You come away with one overarching feeling: The ancestry quest of Arab-Americans is common to all immigrants, be they Irish, Italians, Germans, Jews or others. It is the story of most everyone in America.
Yet Syrians are one of the least studied of America's ethnic groups — partly because they were smaller in number and the formal Arabic language was not widely understood by Western students and scholars before World War II. But Naff says the blame also falls upon Arab immigrants, who "neglected to study themselves."
"The history of their American experience was, by comparison, too insignificant and too fleeting to warrant recording," she wrote.
So, what filled the cultural void? American myth and history. "Lacking ancestral legends and heroes that had an organic relevance to their lives, they adopted American legends as their own — presidents, cowboys, athletes and men like Charles Lindbergh," Naff wrote.
Maybe the Titanic — itself no slouch as an American history tale — looms so large in my grandfather's legend because the sea at that time of its fateful passage was filled with Middle Easterners seeking a new life, including on the "unsinkable" ship itself. There, 154 of the Titanic's passengers were Arabic; 29 survived.
Those who did included 24-year-old Catherine Joseph, who was sailing steerage with her children, 6-year-old Michael and 2-year-old Anna. The passenger record indicates her husband, Peter, sent them back to Lebanon a few months earlier to save money, but called them back to Detroit.
We know these facts about the Joseph family because of "Titanic: The Artifact Exhibition," which spent several recent months at the Henry Ford Museum in Dearborn, the capital of Arab-America. Visitors learned about passengers and their fates on special tickets handed out at the exhibition's entrance.
It didn't take years for the tales of those on the Titanic to be told. Arabic-language newspapers from New York's Little Syria played a particularly aggressive role in helping to identify victims and provide support to families and survivors — something it was uniquely equipped to do.
"The entire Syrian community of New York identified with the difficulties of those who had left their homeland seeking a better future in a new land," Leila Salloum Elias wrote in 2005 in an essay that laid the groundwork for a new book, "The Dream and the Nightmare: The Syrians Who Boarded the Titanic."
"They were reminded of their own journey across ocean and sea," she wrote. "The Syrian community considered the ship's Syrian passengers as part of it."
What kind of impression did that leave on my Jiddo? I wonder if he was there to see newspapers report, connect and advocate on behalf of those on the ship, and if those efforts helped him decide to launch his own newspaper a few years later in Detroit.

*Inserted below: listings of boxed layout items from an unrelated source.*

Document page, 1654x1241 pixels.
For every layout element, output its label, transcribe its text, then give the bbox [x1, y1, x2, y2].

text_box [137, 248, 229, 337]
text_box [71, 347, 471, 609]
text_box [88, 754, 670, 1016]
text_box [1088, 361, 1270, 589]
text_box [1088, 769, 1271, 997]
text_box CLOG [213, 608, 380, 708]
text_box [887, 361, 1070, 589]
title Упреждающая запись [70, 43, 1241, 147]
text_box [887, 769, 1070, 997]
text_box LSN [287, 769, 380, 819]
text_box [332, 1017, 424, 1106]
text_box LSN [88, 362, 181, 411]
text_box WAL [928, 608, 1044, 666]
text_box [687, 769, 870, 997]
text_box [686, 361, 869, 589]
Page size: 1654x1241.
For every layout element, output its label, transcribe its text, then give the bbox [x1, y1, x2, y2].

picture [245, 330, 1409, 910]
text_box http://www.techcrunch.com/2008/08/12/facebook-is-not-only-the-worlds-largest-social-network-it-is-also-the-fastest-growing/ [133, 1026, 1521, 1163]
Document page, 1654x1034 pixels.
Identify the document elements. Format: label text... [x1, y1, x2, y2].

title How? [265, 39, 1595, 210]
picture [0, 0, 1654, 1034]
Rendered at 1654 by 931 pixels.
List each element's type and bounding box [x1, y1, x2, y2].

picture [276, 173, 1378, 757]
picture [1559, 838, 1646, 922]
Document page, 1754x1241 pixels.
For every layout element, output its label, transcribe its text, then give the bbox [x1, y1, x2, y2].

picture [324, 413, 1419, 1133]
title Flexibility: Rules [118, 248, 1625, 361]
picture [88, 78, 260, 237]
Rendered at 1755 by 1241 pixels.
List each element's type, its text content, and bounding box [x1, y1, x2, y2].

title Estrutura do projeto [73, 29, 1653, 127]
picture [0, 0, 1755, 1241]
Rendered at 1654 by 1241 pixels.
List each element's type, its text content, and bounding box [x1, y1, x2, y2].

No doubt he was lured like many other immigrants by the promise of Ford's "five bucks a day" to make Model Ts. But he saw another, less material motive: Muslims making Michigan their home would need a spiritual leader. He could put his Islamic studies to work to help build an American community.
More help in my quest comes from the National Archives, the main repository for pieces of the American story. Naturalization records contain details about where and when an immigrant came to the United States — and my grandfather's record is among them, at the Archives' Chicago branch. It teases me even more.